● Consigna A:
Responde a estas preguntas con datos del artículo sobre el cura y el alcalde de Rioseco:
(i) ¿Qué edad tenía Francisco Pinto por aquel entonces?
(ii) ¿En qué calle vivía Francisco Pinto?
(iii) ¿De qué localidad procedían los Aguilares?
● Consigna B: Continúa el artículo sobre el cura Francisco Pinto y el alcalde Jerónimo de Aguilar a partir del punto en que termina.

● Extracto de página:
+---+
Cuando el cura pegó al alcalde en plena Calle Mayor


Teresa Casquete Rodríguez. Licenciada en Historia del Arte.

Francisco Pinto era uno del medio centenar de curas que por el año 1630 tenía Rioseco. Pero no uno cualquiera. Francisco era hijo de Gaspar Pinto y Beatriz García y formaba parte de una linajuda familia de mercaderes, enriquecidos con el trato de las lanas, llegados al municipio desde Burgos a principios del siglo XV. Era uno de los beneficiados de la parroquia de Santa María, vivía en la calle Mediana y tenía por entonces 38 años. Pero Francisco, sobre todo, era un cura de armas tomar.

En aquel momento ocupaba el cargo de alcalde ordinario de la por poco tiempo villa, Jerónimo de Aguilar, también miembro de otra conocida y adinerada familia de mercaderes riosecanos. Eran éstos Aguilares, procedentes de la vecina Aguilar de Campos, desde donde se habían trasladado a Medina de Rioseco al mismo tiempo que los Pinto. Jerónimo, tenía 60 años de edad y su familia era considerada la mano derecha de los Almirantes. Como vimos en artículos anteriores, ocuparon de continuo puestos de responsabilidad en la administración local, en la personal del duque de Medina de Rioseco, y en las mayordomías de parroquias y cofradías penitenciales. Un hijo de este Jerónimo de Aguilar, del mismo nombre, fue el famoso donante y sostenedor del convento carmelitano.

cura
El cruce de la calle Santa María con la Calle Mayor, aquí tuvo lugar en “choque institucional”.
+---+
[Contenido transcrito de las páginas]
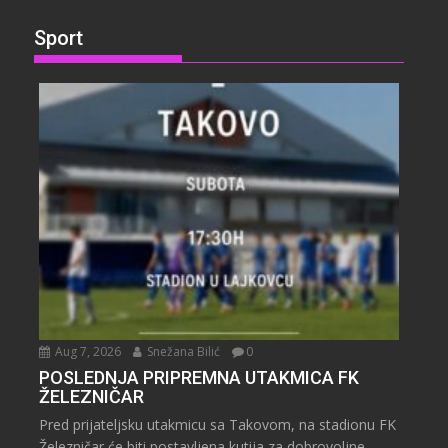
Sport
Aug 7, 2026
Snežana Bilić
0
POSLEDNJA PRIPREMNA UTAKMICA FK
ŽELEZNIČAR
Pred prijateljsku utakmicu sa Takovom, na stadionu FK
Železničar će biti postavljena kutija za dobrovoljne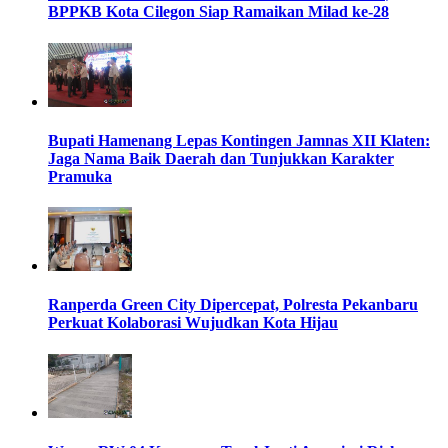
BPPKB Kota Cilegon Siap Ramaikan Milad ke-28
Bupati Hamenang Lepas Kontingen Jamnas XII Klaten:
Jaga Nama Baik Daerah dan Tunjukkan Karakter
Pramuka
Ranperda Green City Dipercepat, Polresta Pekanbaru
Perkuat Kolaborasi Wujudkan Kota Hijau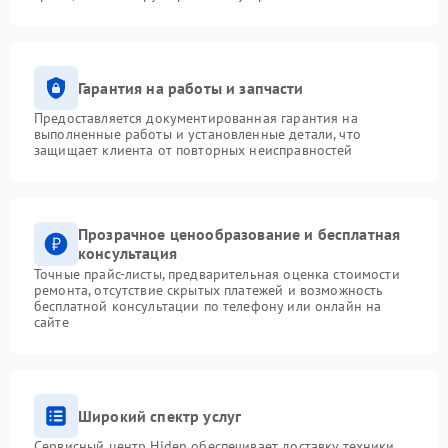
Гарантия на работы и запчасти
Предоставляется документированная гарантия на
выполненные работы и установленные детали, что
защищает клиента от повторных неисправностей
Прозрачное ценообразование и бесплатная
консультация
Точные прайс-листы, предварительная оценка стоимости
ремонта, отсутствие скрытых платежей и возможность
бесплатной консультации по телефону или онлайн на
сайте
Широкий спектр услуг
Сервисный центр Hiden обеспечивает доставку техники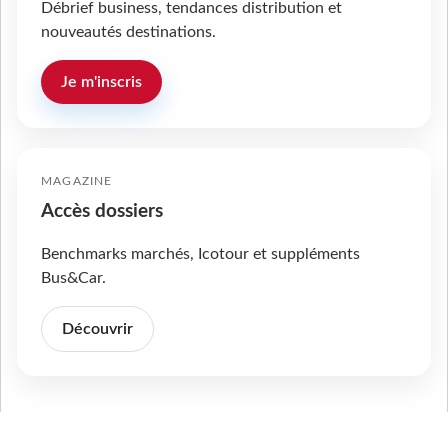
Débrief business, tendances distribution et
nouveautés destinations.
Je m'inscris
MAGAZINE
Accès dossiers
Benchmarks marchés, Icotour et suppléments
Bus&Car.
Découvrir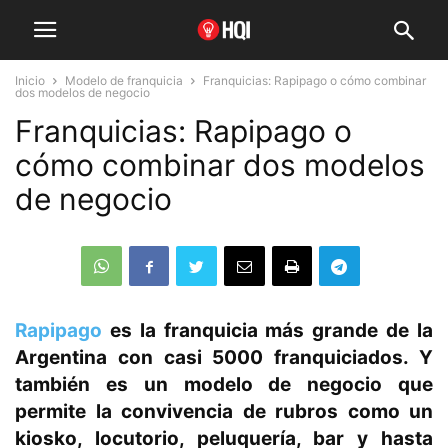
Inicio
Modelo de franquicia
Franquicias: Rapipago o cómo combinar
dos modelos de negocio
Franquicias: Rapipago o
cómo combinar dos modelos
de negocio
Rapipago
es la franquicia más grande de la
Argentina con casi 5000 franquiciados. Y
también es un modelo de negocio que
permite la convivencia de rubros como un
kiosko, locutorio, peluquería, bar y hasta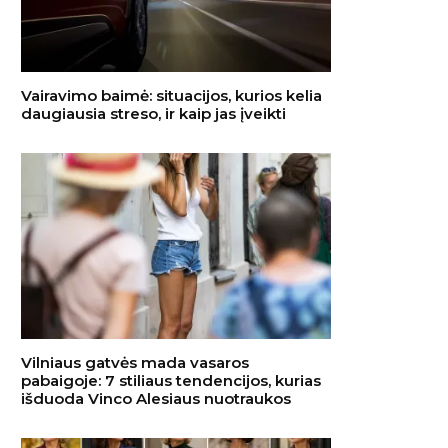
Vairavimo baimė: situacijos, kurios kelia
daugiausia streso, ir kaip jas įveikti
Vilniaus gatvės mada vasaros
pabaigoje: 7 stiliaus tendencijos, kurias
išduoda Vinco Alesiaus nuotraukos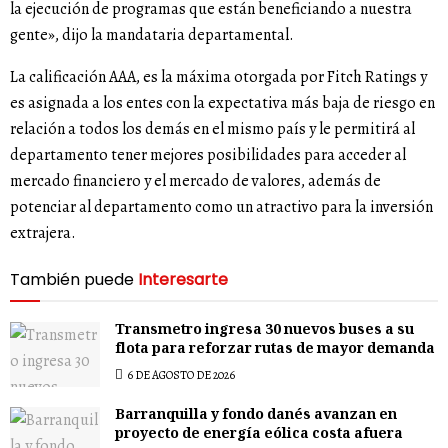
la ejecución de programas que están beneficiando a nuestra
gente», dijo la mandataria departamental.
La calificación AAA, es la máxima otorgada por Fitch Ratings y
es asignada a los entes con la expectativa más baja de riesgo en
relación a todos los demás en el mismo país y le permitirá al
departamento tener mejores posibilidades para acceder al
mercado financiero y el mercado de valores, además de
potenciar al departamento como un atractivo para la inversión
extrajera.
También puede
Interesarte
Transmetro ingresa 30 nuevos buses a su
flota para reforzar rutas de mayor demanda
6 DE AGOSTO DE 2026
Barranquilla y fondo danés avanzan en
proyecto de energía eólica costa afuera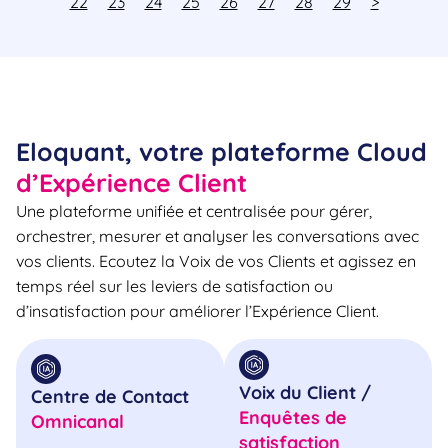
22
23
24
25
26
27
28
29
>
Eloquant, votre plateforme Cloud
d’Expérience Client
Une plateforme unifiée et centralisée pour gérer,
orchestrer, mesurer et analyser les conversations avec
vos clients. Ecoutez la Voix de vos Clients et agissez en
temps réel sur les leviers de satisfaction ou
d’insatisfaction pour améliorer l’Expérience Client.
Voix du Client /
Centre de Contact
Enquêtes de
Omnicanal
satisfaction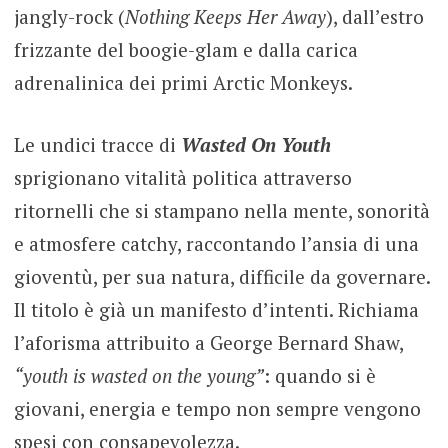
jangly-rock (
Nothing Keeps Her Away
), dall’estro
frizzante del boogie-glam e dalla carica
adrenalinica dei primi Arctic Monkeys.
Le undici tracce di
Wasted On Youth
sprigionano vitalità politica attraverso
ritornelli che si stampano nella mente, sonorità
e atmosfere catchy, raccontando l’ansia di una
gioventù, per sua natura, difficile da governare.
Il titolo è già un manifesto d’intenti. Richiama
l’aforisma attribuito a George Bernard Shaw,
“youth is wasted on the young”
: quando si è
giovani, energia e tempo non sempre vengono
spesi con consapevolezza.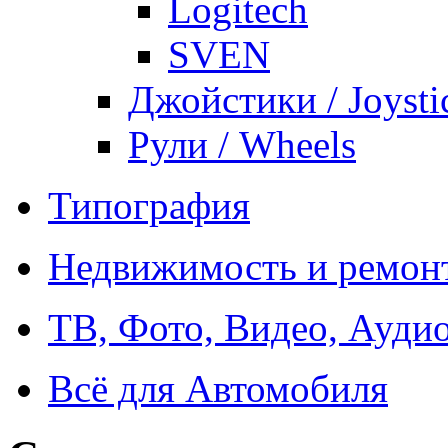
Logitech
SVEN
Джойстики / Joysti
Рули / Wheels
Типография
Недвижимость и ремон
ТВ, Фото, Видео, Ауди
Всё для Автомобиля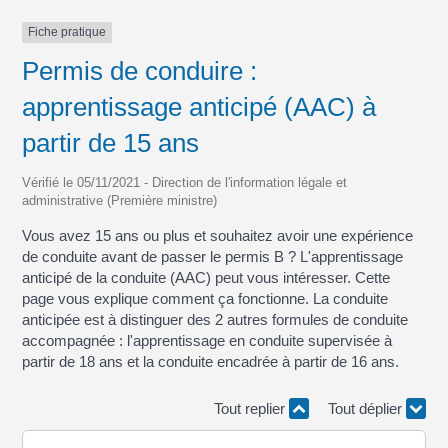
Fiche pratique
Permis de conduire :
apprentissage anticipé (AAC) à
partir de 15 ans
Vérifié le 05/11/2021 - Direction de l'information légale et
administrative (Première ministre)
Vous avez 15 ans ou plus et souhaitez avoir une expérience
de conduite avant de passer le permis B ? L'apprentissage
anticipé de la conduite (AAC) peut vous intéresser. Cette
page vous explique comment ça fonctionne. La conduite
anticipée est à distinguer des 2 autres formules de conduite
accompagnée : l'apprentissage en conduite supervisée à
partir de 18 ans et la conduite encadrée à partir de 16 ans.
Tout replier
Tout déplier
+---+
● Resultado del ejercicio A:
(i) 38 años.
(ii) En la calle Mediana.
(iii) De Aguilar de Campos.

● Resultado del ejercicio B:
Por razones que nos son desconocidas, en aquel año de 1630 Jerónimo de Aguilar había mandado detener a uno de los curas de Santa María. Pocos días más tarde, Francisco Pinto se hallaba confesando a unas mujeres en dicho templo, cuando otro de los curas de la parroquia llegó sin aliento, corriendo desde la vecina Calle Mayor, para avisarle de que en esos momentos el alcalde se hallaba conversando en un corrillo con otros munícipes. Dicho sacerdote, no había podido contener su enfado por la detención de su compañero y les había lanzado a voz en grito la amenaza de “un castigo de Dios por haber arrestado a un cura”. Al escuchar esto, al cura Pinto le sobrevino un arrebato de furia y, dejando a las confesantes con la palabra en la boca, salió disparado hacia la confluencia de La Rúa con la calle Santa María, donde se encontraba el corro de munícipes.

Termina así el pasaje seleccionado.